"""

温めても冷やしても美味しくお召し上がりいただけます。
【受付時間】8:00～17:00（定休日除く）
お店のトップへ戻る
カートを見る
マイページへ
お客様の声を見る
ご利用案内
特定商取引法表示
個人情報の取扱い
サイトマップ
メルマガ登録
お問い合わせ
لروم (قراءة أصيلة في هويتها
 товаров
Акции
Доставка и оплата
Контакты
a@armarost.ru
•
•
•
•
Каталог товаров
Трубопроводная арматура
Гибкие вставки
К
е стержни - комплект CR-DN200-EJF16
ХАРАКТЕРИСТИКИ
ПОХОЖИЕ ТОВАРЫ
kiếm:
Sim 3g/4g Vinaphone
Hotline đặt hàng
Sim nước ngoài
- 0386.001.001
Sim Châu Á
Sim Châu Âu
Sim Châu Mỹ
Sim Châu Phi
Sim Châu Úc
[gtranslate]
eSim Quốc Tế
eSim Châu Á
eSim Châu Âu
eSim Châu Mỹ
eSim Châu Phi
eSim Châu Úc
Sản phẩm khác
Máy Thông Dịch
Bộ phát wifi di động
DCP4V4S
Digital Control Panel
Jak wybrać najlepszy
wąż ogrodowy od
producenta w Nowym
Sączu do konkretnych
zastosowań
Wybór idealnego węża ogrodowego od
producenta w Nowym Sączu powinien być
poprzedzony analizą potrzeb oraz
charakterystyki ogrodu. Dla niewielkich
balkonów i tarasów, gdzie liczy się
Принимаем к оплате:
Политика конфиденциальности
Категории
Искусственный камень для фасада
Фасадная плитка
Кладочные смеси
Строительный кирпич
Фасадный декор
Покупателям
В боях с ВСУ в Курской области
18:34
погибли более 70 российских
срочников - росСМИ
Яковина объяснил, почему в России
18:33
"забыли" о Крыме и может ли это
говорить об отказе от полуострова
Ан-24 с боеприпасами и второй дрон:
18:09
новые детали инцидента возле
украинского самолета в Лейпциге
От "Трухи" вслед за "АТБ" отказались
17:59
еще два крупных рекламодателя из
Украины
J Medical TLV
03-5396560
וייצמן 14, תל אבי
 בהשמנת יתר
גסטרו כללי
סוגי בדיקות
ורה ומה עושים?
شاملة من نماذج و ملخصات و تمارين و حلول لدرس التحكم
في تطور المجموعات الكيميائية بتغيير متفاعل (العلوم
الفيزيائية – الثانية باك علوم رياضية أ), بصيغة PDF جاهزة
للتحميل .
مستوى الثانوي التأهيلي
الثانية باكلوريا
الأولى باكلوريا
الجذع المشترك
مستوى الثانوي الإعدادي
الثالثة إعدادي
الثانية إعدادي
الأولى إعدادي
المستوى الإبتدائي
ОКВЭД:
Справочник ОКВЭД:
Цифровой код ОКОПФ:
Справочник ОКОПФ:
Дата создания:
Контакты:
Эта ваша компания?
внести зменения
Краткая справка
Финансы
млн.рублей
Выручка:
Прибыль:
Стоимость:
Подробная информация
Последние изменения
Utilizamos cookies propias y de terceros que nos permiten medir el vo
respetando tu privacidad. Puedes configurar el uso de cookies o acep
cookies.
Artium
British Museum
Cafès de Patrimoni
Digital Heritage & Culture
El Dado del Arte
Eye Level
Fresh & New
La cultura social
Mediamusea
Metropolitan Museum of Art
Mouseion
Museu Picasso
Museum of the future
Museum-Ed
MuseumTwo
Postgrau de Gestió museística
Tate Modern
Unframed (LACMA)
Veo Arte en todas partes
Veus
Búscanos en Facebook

"""

Instruction. Format the stretch from the start of the entries through the line containing "Политика конфиденциальности" as a numbered list, omitting any blank lines.

Response below.
1. 温めても冷やしても美味しくお召し上がりいただけます。
2. 【受付時間】8:00～17:00（定休日除く）
3. お店のトップへ戻る
4. カートを見る
5. マイページへ
6. お客様の声を見る
7. ご利用案内
8. 特定商取引法表示
9. 個人情報の取扱い
10. サイトマップ
11. メルマガ登録
12. お問い合わせ
13. لروم (قراءة أصيلة في هويتها
14.  товаров
15. Акции
16. Доставка и оплата
17. Контакты
18. a@armarost.ru
19. •
20. •
21. •
22. •
23. Каталог товаров
24. Трубопроводная арматура
25. Гибкие вставки
26. К
27. е стержни - комплект CR-DN200-EJF16
28. ХАРАКТЕРИСТИКИ
29. ПОХОЖИЕ ТОВАРЫ
30. kiếm:
31. Sim 3g/4g Vinaphone
32. Hotline đặt hàng
33. Sim nước ngoài
34. - 0386.001.001
35. Sim Châu Á
36. Sim Châu Âu
37. Sim Châu Mỹ
38. Sim Châu Phi
39. Sim Châu Úc
40. [gtranslate]
41. eSim Quốc Tế
42. eSim Châu Á
43. eSim Châu Âu
44. eSim Châu Mỹ
45. eSim Châu Phi
46. eSim Châu Úc
47. Sản phẩm khác
48. Máy Thông Dịch
49. Bộ phát wifi di động
50. DCP4V4S
51. Digital Control Panel
52. Jak wybrać najlepszy
53. wąż ogrodowy od
54. producenta w Nowym
55. Sączu do konkretnych
56. zastosowań
57. Wybór idealnego węża ogrodowego od
58. producenta w Nowym Sączu powinien być
59. poprzedzony analizą potrzeb oraz
60. charakterystyki ogrodu. Dla niewielkich
61. balkonów i tarasów, gdzie liczy się
62. Принимаем к оплате:
63. Политика конфиденциальности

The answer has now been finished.